Mauritanie : le parti UPR d’Aziz à Ghazouani

Le Président Ghazouani a enfin un parti à lui. L’Union pour la République (UPR), formation créée en 2009 par l’ex Président Aziz, est désormais le parti de Ghazouani. Tout s’est fait, en un tour de main, le 28 décembre, au Palais Al Mourabitounes de Nouakchott.

Les deux mille congressistes de l’UPR étaient venus des quatre coins de la Mauritanie pour jouer l’épilogue de ce que les observateurs avaient appelé, ces dernières semaines, la “guerre du parti”. Un congrès dont les résultats consacrent, – définitivement ? – la sortie d’Aziz d’un pouvoir qu’il avait pourtant mis en place. Même si le Directoire choisi par Ghazouani est composé, pour l’essentiel, d’hommes et de femmes qui étaient au service de son prédécesseur!

Après avoir scruté longtemps les alentours du Palais Al Mourabitounes, à quelque trente kilomètres de Nouakchott, pour voir s’élever la fumée blanche annonçant l’élection-choix d’un nouveau président, c’est le nom de Sidi Mohamed Ould Taleb Amar, l’actuel Directeur général de la Société nationale d’eau (SNDE) qui a été recommandé aux congressistes.

Homme de l’Est et ancien ministre de Taya, il vient confirmer la montée en puissance des régions orientales (Charg) de la Mauritanie qui ont longtemps perdu le pouvoir au profit du Nord, alors que ce sont elles qui font – et défont – les présidents par leur poids électoral.

Si le choix du Président et de ses adjoints ne prend pas en compte la diversité de la Mauritanie (non représentation des Soninké et des Ouolofs), l’UPR a tenté un timide équilibre entre les zones (Salka Mint Yamar, première vice-présidente, pour l’Ouest, Mohamed Yahya Ould Horma, deuxième vice-président, pour le Nord, Djinda Ball, troisième vice-présidente, pour le sud, Yahya Ould Ahmed Waghef et Khalil Ould Tiyib, pour le centre). Il n’est pas certain que le “rattrapage” au niveau du Conseil National (dont 335 membres) et du bureau exécutif (31 membres) qui a coopté Fall N’Guissaly (ancien gouverneur de Nouakchott) comme Secrétaire général du parti présidentiel, puissent taire les mécontentements qui fusent sur les réseaux sociaux depuis l’annonce des nouvelles structures du parti au pouvoir.

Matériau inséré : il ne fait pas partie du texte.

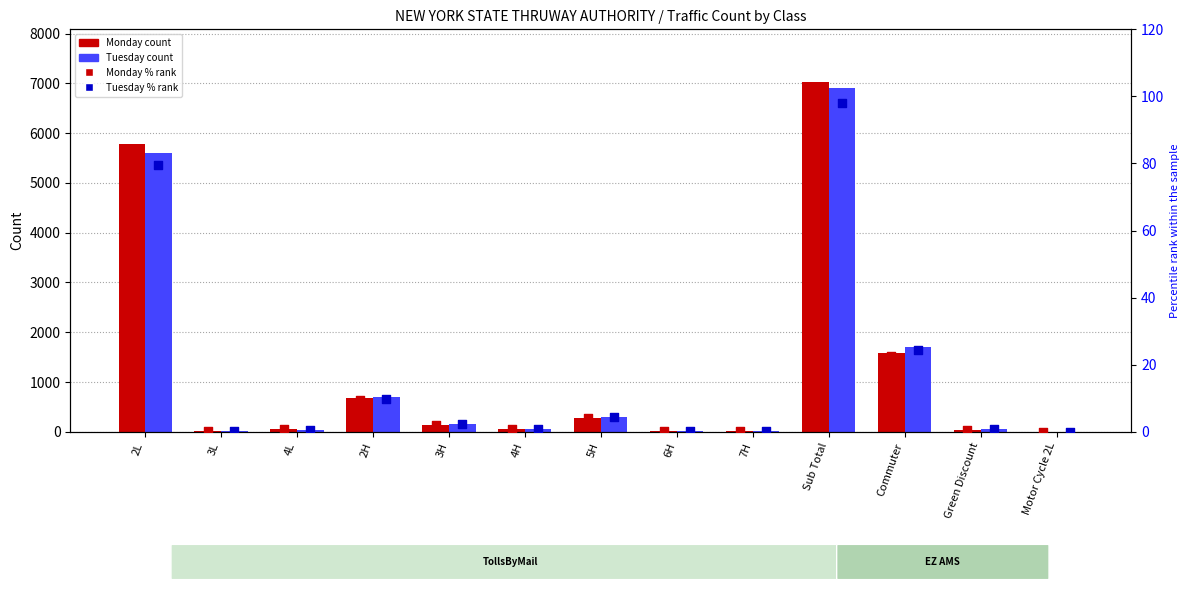

What are all the series names shown in the legend?

Monday, Tuesday, Monday % rank, Tuesday % rank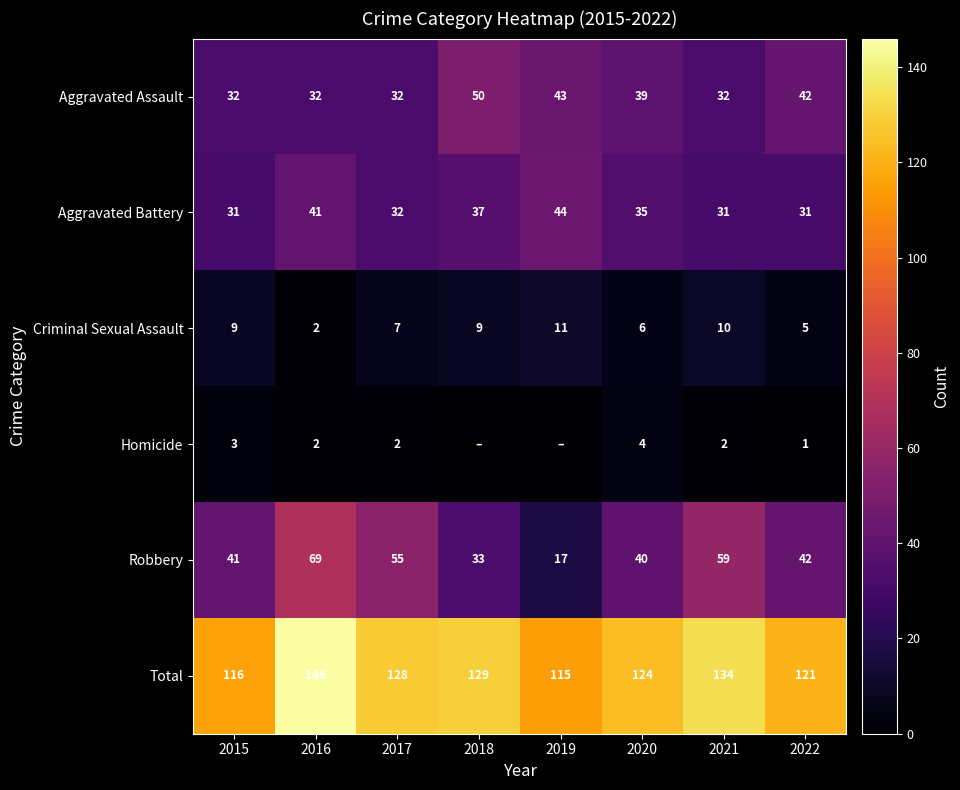

Which has a higher value, 2015 or 2021?

2015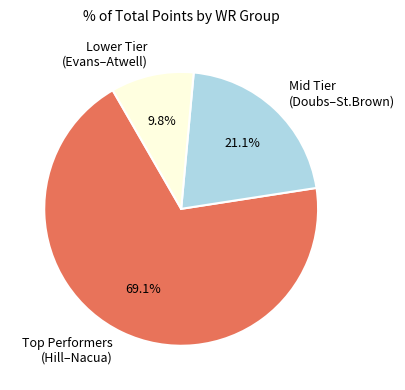

What percentage do Lower Tier (Evans–Atwell) and Mid Tier (Doubs–St.Brown) together represent?

30.9%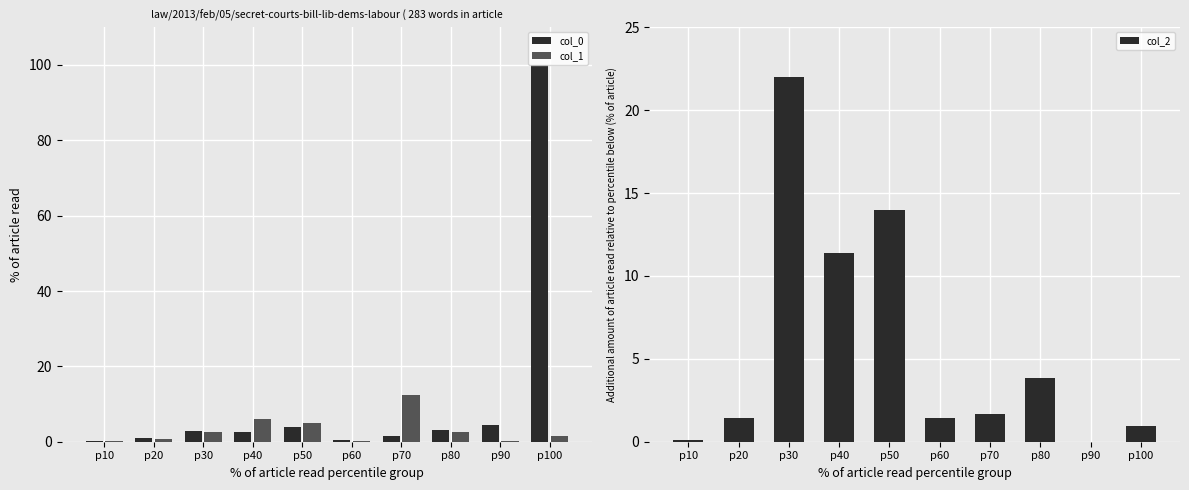

At p100, list the series in order from largest to smallest.

col_0, col_1, col_2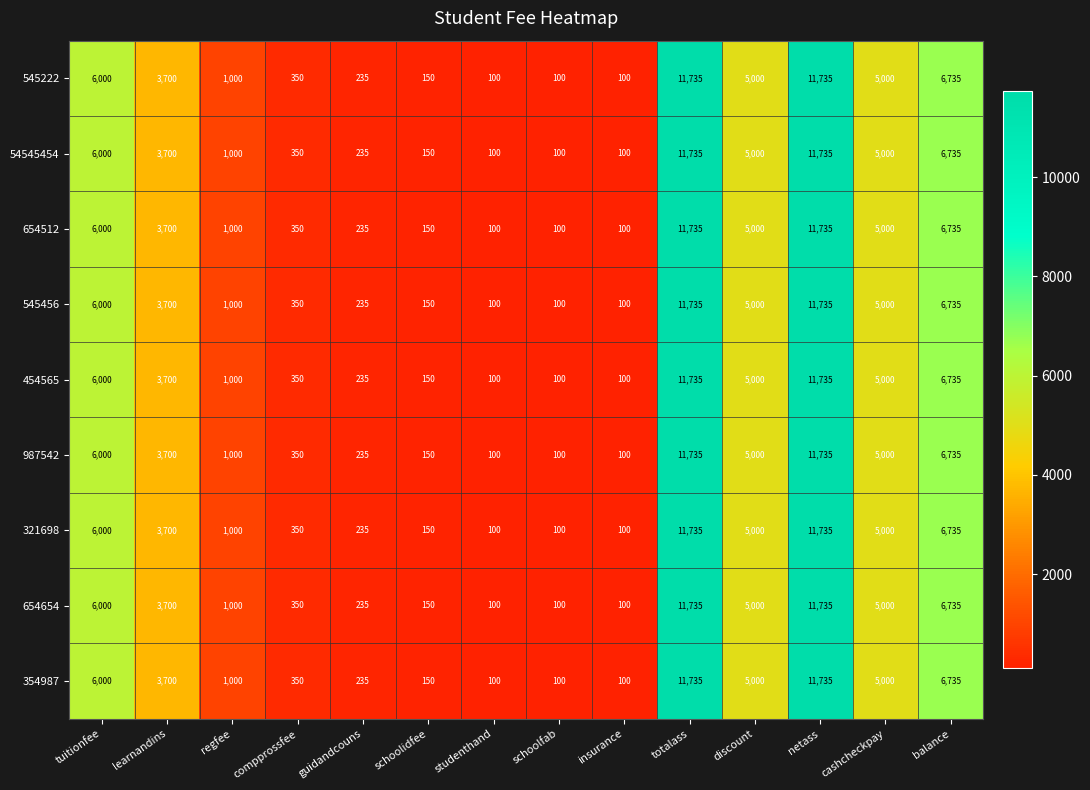

What is the greatest value displayed?

11735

Plus que la cohésion de l’UPR, c’est l’unité nationale qui est mise à rude épreuve. Les ententes tacites ont jusque-là permis d’établir une sorte de “minimum vital” assurant non pas la défense des actes posés mais la cohérence du propos. On y mettait la forme mais il va falloir faire plus pour convaincre les Mauritaniens qu’ils entrent dans une nouvelle ère. Que le temps de Ghazouani n’est pas une continuation (une continuité) de celui d’Aziz, alors que le “nouveau” pouvoir roule avec les mêmes hommes.

Le statut “homme de consensus” délivré au nouveau Président mauritanien a besoin de plus de preuves que ces “ralliements” d’activistes politiques usés par dix ans d’opposition à Aziz. C’est que Biram Dah Abeid, arrivé deuxième lors de la présidentielle de juin 2019 semble dire quand il déclare que “l’espoir est presque perdu” avec un Ghazouani qui s’est entouré des mêmes hommes qui ont perdu son prédécesseur aujourd’hui voué aux gémonies. En voulant revenir, par le biais de l’UPR, Aziz a joué et perdu. Il a surtout compris qu’il n’avait rien de particulier par rapport à tous les présidents qui l’ont précédé, et qui ont été lâchés, à chaque fois que le pouvoir (la force) n’était plus entre leurs mains.

On peut cependant considérer que le nouveau président avait les mains liées et devait d’abord mettre en place son propre système pour entamer, véritablement, son quinquennat. De ce point de vue, l’on peut s’attendre, d’un moment à l’autre, à un remaniement ministériel qui consacre la rupture avec Aziz par la sortie des hommes et femmes “repris” par Ghazouani. Mais cela n’ôte nullement certaines craintes dont celles de voir resurgir, vu le retour en force de la vieille garde de Taya, d’un système tribalo-politique qui est la réincarnation de ce que la Mauritanie était, avant 2005, avec le Parti républicain démocratique et social (PRDS), ancêtre de l’UPR.

Mais le véritable test pour le Président Ghazouani sera de voir comment il tiendra la maison. Déjà, son soft power face à Aziz lui a rapporté, visiblement, le gain du match, mais cette manière douce tiendra-t-elle longtemps face à une élite politique dont la “nature” est un mélange d’opportunisme, vu comme des opportunités, et de transformations en fonction des contextes, non de convictions.